## Problem description
An exact restatement is required. Cover only the lines of the records from the first through the line with "X1494Y-2660D01*", and skip pictures.

## Input records
****

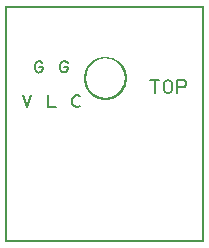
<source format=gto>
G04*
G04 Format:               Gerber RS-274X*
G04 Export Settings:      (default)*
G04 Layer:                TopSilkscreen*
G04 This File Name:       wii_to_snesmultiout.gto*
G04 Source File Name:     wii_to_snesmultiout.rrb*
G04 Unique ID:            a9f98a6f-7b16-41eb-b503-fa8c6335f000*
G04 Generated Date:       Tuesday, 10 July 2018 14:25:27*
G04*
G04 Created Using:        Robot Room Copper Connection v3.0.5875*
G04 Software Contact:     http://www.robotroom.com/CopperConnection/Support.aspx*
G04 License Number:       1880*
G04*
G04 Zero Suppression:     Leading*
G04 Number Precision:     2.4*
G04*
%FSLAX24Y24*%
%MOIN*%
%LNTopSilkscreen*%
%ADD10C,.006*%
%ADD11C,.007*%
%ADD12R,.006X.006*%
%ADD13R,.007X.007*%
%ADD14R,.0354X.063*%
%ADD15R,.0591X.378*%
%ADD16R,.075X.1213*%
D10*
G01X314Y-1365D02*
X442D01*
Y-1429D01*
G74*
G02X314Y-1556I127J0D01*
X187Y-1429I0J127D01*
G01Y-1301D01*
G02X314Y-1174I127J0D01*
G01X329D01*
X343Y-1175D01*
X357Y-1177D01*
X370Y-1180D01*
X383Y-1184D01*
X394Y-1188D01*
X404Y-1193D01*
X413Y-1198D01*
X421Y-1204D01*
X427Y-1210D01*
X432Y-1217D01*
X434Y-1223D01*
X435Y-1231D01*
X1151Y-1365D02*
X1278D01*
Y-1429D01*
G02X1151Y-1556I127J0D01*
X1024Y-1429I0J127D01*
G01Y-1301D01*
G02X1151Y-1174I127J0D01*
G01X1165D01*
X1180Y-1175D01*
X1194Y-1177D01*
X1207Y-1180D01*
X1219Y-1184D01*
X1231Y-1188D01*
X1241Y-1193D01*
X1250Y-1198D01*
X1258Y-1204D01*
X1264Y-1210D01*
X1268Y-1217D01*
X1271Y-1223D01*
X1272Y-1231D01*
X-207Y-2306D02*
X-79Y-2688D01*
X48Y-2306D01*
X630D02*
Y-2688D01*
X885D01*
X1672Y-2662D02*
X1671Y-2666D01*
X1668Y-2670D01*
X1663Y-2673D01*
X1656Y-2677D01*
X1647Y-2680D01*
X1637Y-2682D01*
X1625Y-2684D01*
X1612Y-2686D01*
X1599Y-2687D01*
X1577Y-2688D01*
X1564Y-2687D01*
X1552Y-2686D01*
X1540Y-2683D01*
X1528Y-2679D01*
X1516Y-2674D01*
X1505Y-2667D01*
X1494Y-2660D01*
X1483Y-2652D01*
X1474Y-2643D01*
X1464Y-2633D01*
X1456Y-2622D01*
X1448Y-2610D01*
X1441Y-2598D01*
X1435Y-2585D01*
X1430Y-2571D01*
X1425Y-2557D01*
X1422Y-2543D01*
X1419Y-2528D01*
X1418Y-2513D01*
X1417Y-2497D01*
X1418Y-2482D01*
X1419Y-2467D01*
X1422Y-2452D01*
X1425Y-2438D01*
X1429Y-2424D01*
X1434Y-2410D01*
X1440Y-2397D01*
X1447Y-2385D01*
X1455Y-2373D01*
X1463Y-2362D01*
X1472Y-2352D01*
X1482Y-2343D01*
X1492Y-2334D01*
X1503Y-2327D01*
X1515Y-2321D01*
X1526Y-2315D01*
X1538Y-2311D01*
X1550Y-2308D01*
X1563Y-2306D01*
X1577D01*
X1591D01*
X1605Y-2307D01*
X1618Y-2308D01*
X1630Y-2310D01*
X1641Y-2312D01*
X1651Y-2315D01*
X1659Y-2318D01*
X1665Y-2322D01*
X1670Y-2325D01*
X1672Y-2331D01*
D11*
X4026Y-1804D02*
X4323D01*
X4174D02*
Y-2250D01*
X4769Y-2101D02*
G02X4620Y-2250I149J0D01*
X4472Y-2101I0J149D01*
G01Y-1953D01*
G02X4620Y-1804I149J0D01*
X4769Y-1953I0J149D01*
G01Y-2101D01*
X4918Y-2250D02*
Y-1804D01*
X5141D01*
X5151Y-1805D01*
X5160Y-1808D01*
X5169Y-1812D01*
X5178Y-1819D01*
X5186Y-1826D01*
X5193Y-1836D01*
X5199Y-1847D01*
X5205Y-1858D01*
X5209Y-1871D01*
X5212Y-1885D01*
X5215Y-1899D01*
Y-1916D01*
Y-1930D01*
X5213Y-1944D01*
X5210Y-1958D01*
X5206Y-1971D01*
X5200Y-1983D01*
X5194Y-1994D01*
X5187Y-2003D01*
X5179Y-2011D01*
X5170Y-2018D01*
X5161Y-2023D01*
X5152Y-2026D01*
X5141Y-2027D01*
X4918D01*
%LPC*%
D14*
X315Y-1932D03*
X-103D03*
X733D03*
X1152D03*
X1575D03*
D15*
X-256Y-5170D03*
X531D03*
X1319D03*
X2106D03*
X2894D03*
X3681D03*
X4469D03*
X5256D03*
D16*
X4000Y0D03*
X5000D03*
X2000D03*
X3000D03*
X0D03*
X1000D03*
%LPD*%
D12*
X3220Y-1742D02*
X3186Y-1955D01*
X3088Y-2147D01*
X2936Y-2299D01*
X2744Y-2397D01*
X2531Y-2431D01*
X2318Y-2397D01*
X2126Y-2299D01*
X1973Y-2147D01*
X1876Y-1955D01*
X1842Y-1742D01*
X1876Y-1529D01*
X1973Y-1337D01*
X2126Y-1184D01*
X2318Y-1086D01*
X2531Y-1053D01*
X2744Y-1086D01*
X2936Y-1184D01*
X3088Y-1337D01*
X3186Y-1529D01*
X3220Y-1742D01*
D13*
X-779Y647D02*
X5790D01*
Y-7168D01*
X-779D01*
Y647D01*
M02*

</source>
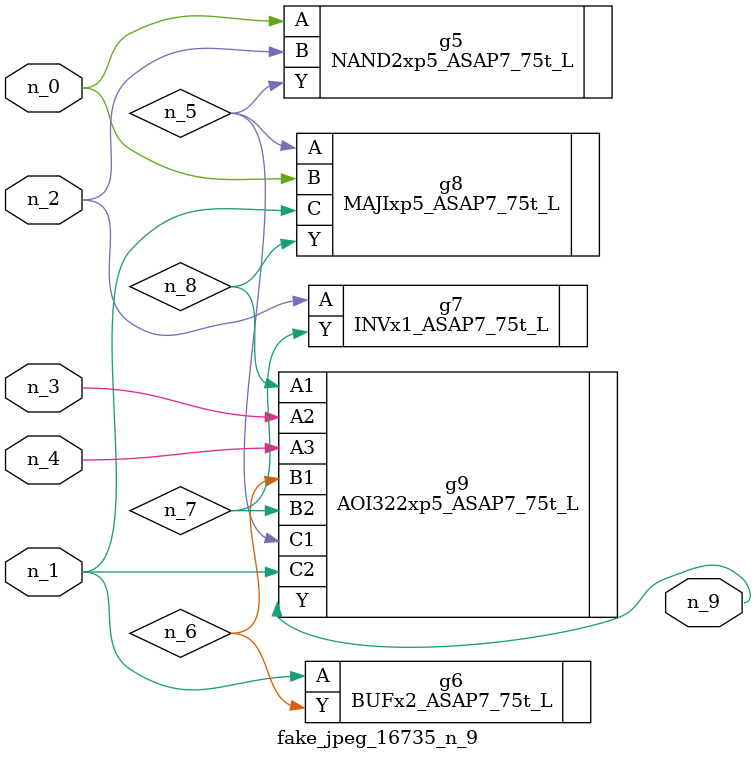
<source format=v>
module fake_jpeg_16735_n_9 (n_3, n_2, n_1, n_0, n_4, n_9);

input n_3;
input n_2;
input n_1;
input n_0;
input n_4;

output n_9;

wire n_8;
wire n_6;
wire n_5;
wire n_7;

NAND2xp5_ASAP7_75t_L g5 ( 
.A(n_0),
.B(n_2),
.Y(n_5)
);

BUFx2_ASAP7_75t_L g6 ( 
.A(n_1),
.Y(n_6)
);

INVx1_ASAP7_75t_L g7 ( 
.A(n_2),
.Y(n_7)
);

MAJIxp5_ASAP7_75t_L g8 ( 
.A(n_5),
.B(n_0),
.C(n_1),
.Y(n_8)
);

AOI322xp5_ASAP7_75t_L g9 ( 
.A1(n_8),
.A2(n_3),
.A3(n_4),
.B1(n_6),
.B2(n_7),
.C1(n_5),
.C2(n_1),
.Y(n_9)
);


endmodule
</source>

****

## Answer to this exercise
<source format=gto>
G04*
G04 Format:               Gerber RS-274X*
G04 Export Settings:      (default)*
G04 Layer:                TopSilkscreen*
G04 This File Name:       wii_to_snesmultiout.gto*
G04 Source File Name:     wii_to_snesmultiout.rrb*
G04 Unique ID:            a9f98a6f-7b16-41eb-b503-fa8c6335f000*
G04 Generated Date:       Tuesday, 10 July 2018 14:25:27*
G04*
G04 Created Using:        Robot Room Copper Connection v3.0.5875*
G04 Software Contact:     http://www.robotroom.com/CopperConnection/Support.aspx*
G04 License Number:       1880*
G04*
G04 Zero Suppression:     Leading*
G04 Number Precision:     2.4*
G04*
%FSLAX24Y24*%
%MOIN*%
%LNTopSilkscreen*%
%ADD10C,.006*%
%ADD11C,.007*%
%ADD12R,.006X.006*%
%ADD13R,.007X.007*%
%ADD14R,.0354X.063*%
%ADD15R,.0591X.378*%
%ADD16R,.075X.1213*%
D10*
G01X314Y-1365D02*
X442D01*
Y-1429D01*
G74*
G02X314Y-1556I127J0D01*
X187Y-1429I0J127D01*
G01Y-1301D01*
G02X314Y-1174I127J0D01*
G01X329D01*
X343Y-1175D01*
X357Y-1177D01*
X370Y-1180D01*
X383Y-1184D01*
X394Y-1188D01*
X404Y-1193D01*
X413Y-1198D01*
X421Y-1204D01*
X427Y-1210D01*
X432Y-1217D01*
X434Y-1223D01*
X435Y-1231D01*
X1151Y-1365D02*
X1278D01*
Y-1429D01*
G02X1151Y-1556I127J0D01*
X1024Y-1429I0J127D01*
G01Y-1301D01*
G02X1151Y-1174I127J0D01*
G01X1165D01*
X1180Y-1175D01*
X1194Y-1177D01*
X1207Y-1180D01*
X1219Y-1184D01*
X1231Y-1188D01*
X1241Y-1193D01*
X1250Y-1198D01*
X1258Y-1204D01*
X1264Y-1210D01*
X1268Y-1217D01*
X1271Y-1223D01*
X1272Y-1231D01*
X-207Y-2306D02*
X-79Y-2688D01*
X48Y-2306D01*
X630D02*
Y-2688D01*
X885D01*
X1672Y-2662D02*
X1671Y-2666D01*
X1668Y-2670D01*
X1663Y-2673D01*
X1656Y-2677D01*
X1647Y-2680D01*
X1637Y-2682D01*
X1625Y-2684D01*
X1612Y-2686D01*
X1599Y-2687D01*
X1577Y-2688D01*
X1564Y-2687D01*
X1552Y-2686D01*
X1540Y-2683D01*
X1528Y-2679D01*
X1516Y-2674D01*
X1505Y-2667D01*
X1494Y-2660D01*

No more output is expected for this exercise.